In early June, Protect Democracy, which calls itself a nonpartisan antiauthoritarianism organization, released a report noting that 21 measures had been passed into law this year that give state lawmakers greater control over elections and the ability to punish election officials, and that there are 216 provisions in 41 states that had been proposed and are under consideration.

Many of these provisions are being pushed by Republican lawmakers who claim to believe former President Donald Trump’s baseless claims about the 2020 election being stolen.

Two scholars of democracy, Steven Levitsky and Daniel Ziblatt, wrote this month in the Atlantic that the legislation would “allow Republicans in Arizona, Georgia, and elsewhere to do something Trump tried and failed to do in 2020: throw out ballots in rival strongholds in order to overturn a statewide result,” and that “the new laws impose criminal penalties for local election officials deemed to violate election procedure.”

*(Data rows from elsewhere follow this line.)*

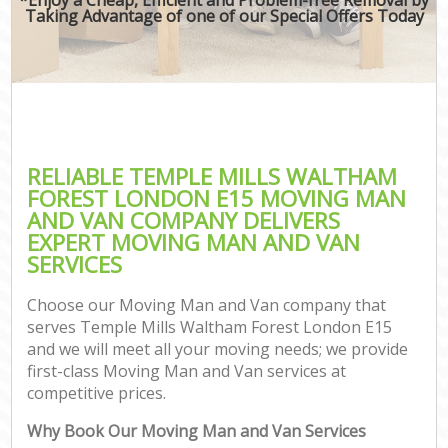
Taking Advantage of one of our Special Offers Today
RELIABLE TEMPLE MILLS WALTHAM
FOREST LONDON E15 MOVING MAN
AND VAN COMPANY DELIVERS
EXPERT MOVING MAN AND VAN
SERVICES
Choose our Moving Man and Van company that
serves Temple Mills Waltham Forest London E15
and we will meet all your moving needs; we provide
first-class Moving Man and Van services at
competitive prices.
Why Book Our Moving Man and Van Services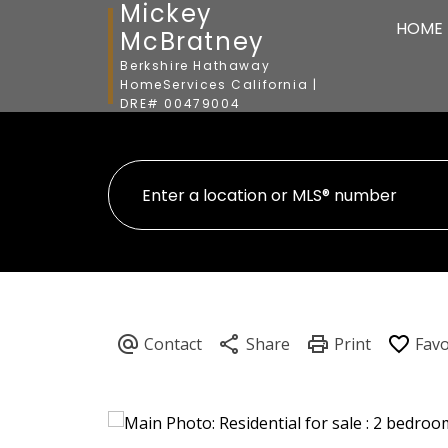
Mickey
HOME
McBratney
Berkshire Hathaway
HomeServices California |
DRE# 00479004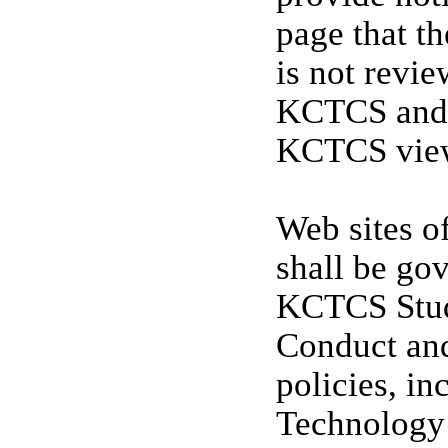
page that th
is not revi
KCTCS and d
KCTCS views
Web sites of
shall be go
KCTCS Stud
Conduct and
policies, i
Technology 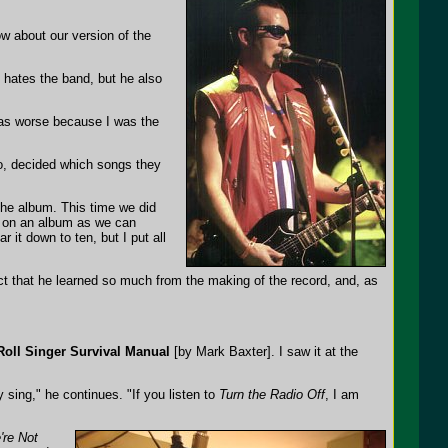
w about our version of the
 hates the band, but he also
 was worse because I was the
dio, decided which songs they
he album. This time we did
s on an album as we can
 it down to ten, but I put all
act that he learned so much from the making of the record, and, as
Roll Singer Survival Manual
[by Mark Baxter]. I saw it at the
y sing," he continues. "If you listen to
Turn the Radio Off
, I am
're Not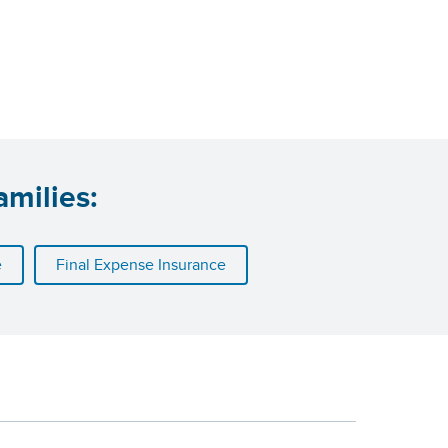
amilies:
e
Final Expense Insurance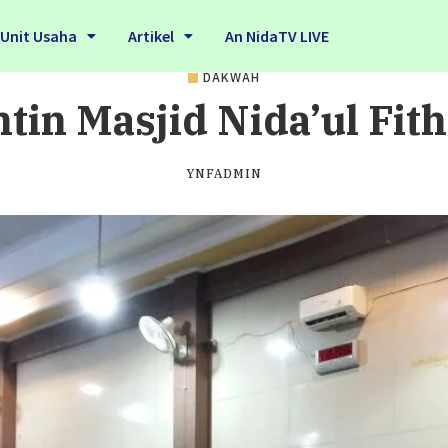
Unit Usaha
Artikel
An NidaTV LIVE
DAKWAH
tin Masjid Nida’ul Fit
YNFADMIN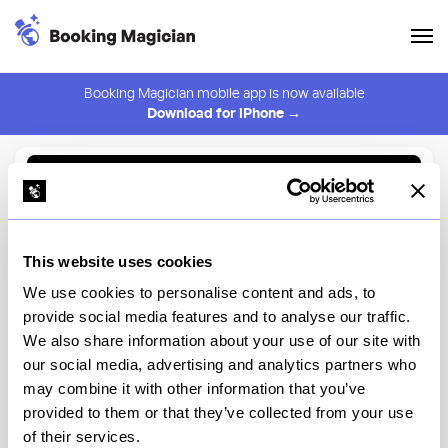
Booking Magician mobile app is now available
Download for iPhone →
Back to Browse
Create Alert
This website uses cookies
⚠️ You must be logged in to create an alert.
Login
We use cookies to personalise content and ads, to
provide social media features and to analyse our traffic.
Nonna Dora's 2nd Ave
We also share information about your use of our site with
our social media, advertising and analytics partners who
New York
may combine it with other information that you’ve
provided to them or that they’ve collected from your use
of their services.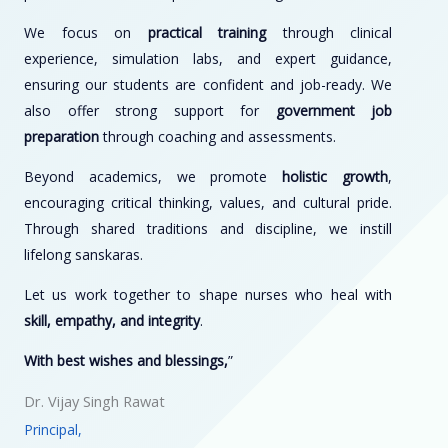
We focus on
practical training
through clinical
experience, simulation labs, and expert guidance,
ensuring our students are confident and job-ready. We
also offer strong support for
government job
preparation
through coaching and assessments.
Beyond academics, we promote
holistic growth
,
encouraging critical thinking, values, and cultural pride.
Through shared traditions and discipline, we instill
lifelong sanskaras.
Let us work together to shape nurses who heal with
skill, empathy, and integrity
.
With best wishes and blessings,
”
Dr. Vijay Singh Rawat
Principal,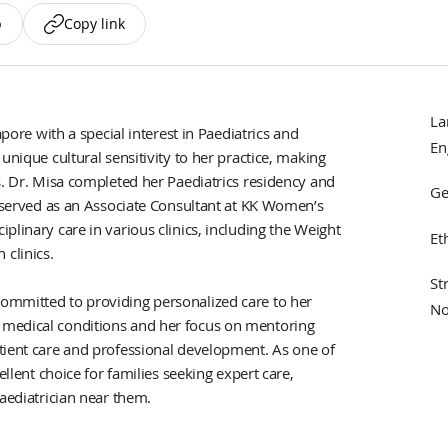
p
Copy link
La
apore with a special interest in Paediatrics and
En
unique cultural sensitivity to her practice, making
s. Dr. Misa completed her Paediatrics residency and
Ge
s served as an Associate Consultant at KK Women’s
plinary care in various clinics, including the Weight
Et
clinics.
St
ommitted to providing personalized care to her
No
 medical conditions and her focus on mentoring
tient care and professional development. As one of
ellent choice for families seeking expert care,
paediatrician near them.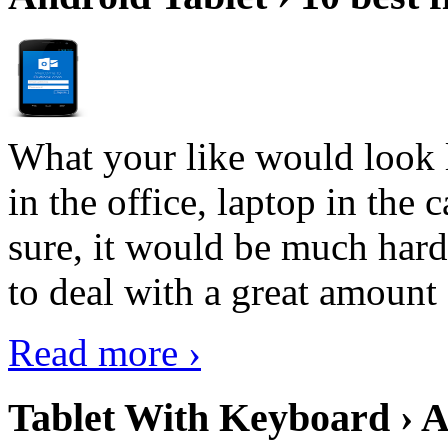
What your like would look 
in the office, laptop in the
sure, it would be much hard
to deal with a great amount 
Read more ›
Tablet With Keyboard › A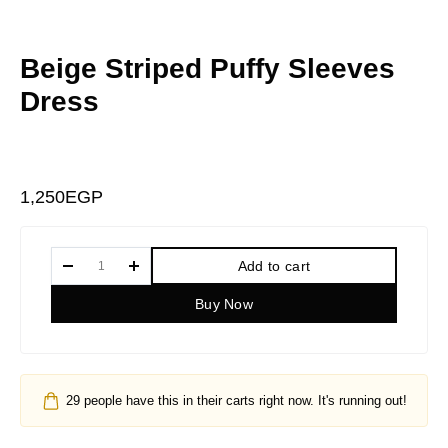
Beige Striped Puffy Sleeves
Dress
1,250
EGP
Add to cart
Buy Now
29
people have this in their carts right now. It's running out!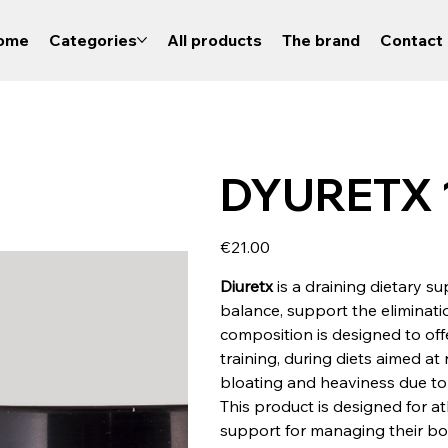
ome
Categories
All products
The brand
Contact 
DYURETX 1
Price
€21.00
Diuretx
is a draining dietary s
balance, support the eliminatio
composition is designed to off
training, during diets aimed at
bloating and heaviness due to f
This product is designed for a
support for managing their bo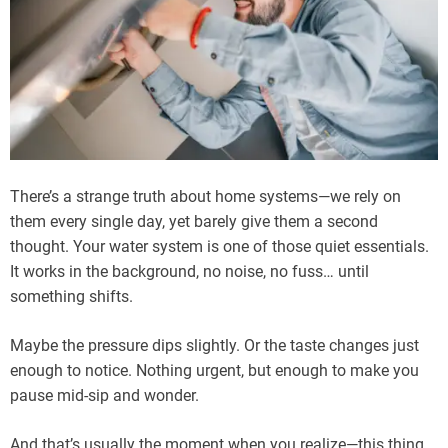
There’s a strange truth about home systems—we rely on
them every single day, yet barely give them a second
thought. Your water system is one of those quiet essentials.
It works in the background, no noise, no fuss… until
something shifts.
Maybe the pressure dips slightly. Or the taste changes just
enough to notice. Nothing urgent, but enough to make you
pause mid-sip and wonder.
And that’s usually the moment when you realize—this thing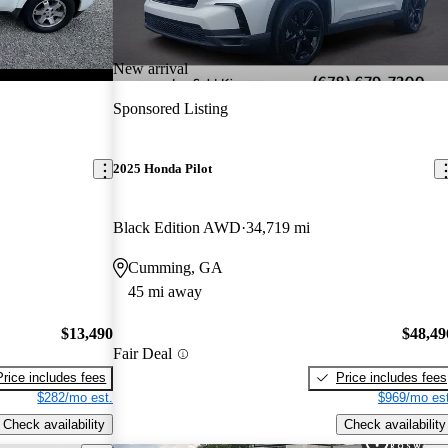
New arrival
Sponsored Listing
2025 Honda Pilot
Black Edition AWD
34,719 mi
Cumming, GA
45 mi away
$13,490
$48,49
Fair Deal
Price includes fees
Price includes fees
$282/mo est.
$969/mo est
Check availability
Check availability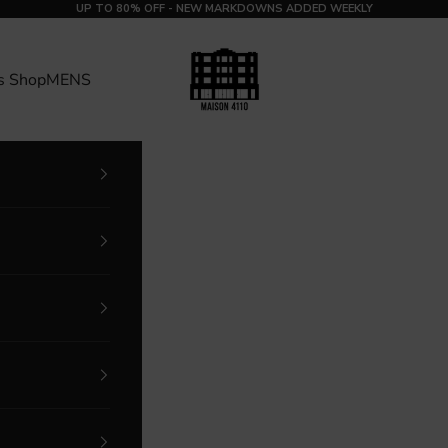
UP TO 80% OFF - NEW MARKDOWNS ADDED WEEKLY
MAISON 4110
s Shop
MENS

“This will enable statewide Republican officials to compel local officials, via threats of criminal prosecution, to engage in electoral hardball. Throwing out thousands of ballots in rival strongholds may be profoundly antidemocratic, but it is technically legal, and Republicans in several states now have a powerful stick with which to enforce such practices,” wrote Levitsky and Ziblatt, who co-authored the 2018 book “How Democracies Die.”

The two academics were among the more than 100 experts on democracy who signed a letter in June urging Congress to “do whatever is necessary — including suspending the filibuster — in order to pass national voting and election administration standards that both guarantee the vote to all Americans equally, and prevent state legislatures from manipulating the rules in order to manufacture the result they want.”

A voting rights activist holds a sign that reads

A voting rights activist holds a sign with the image of Rep. John Lewis at a rally in Washington, D.C., on Saturday, the first anniversary of Lewis’s death. (Alex Wong/Getty Images)

In addition to Warnock’s bill, there is also discussion of Congress passing national standards for election administration — some of which is in the For the People Act — and of reforming the Electoral Count Act of 1887.

That law, which is derided by some scholars as muddled and unclear, stipulates how Congress should litigate a contested election. It has never been invoked, but the vagueness of the statute is an invitation to chaos or abuse, experts say.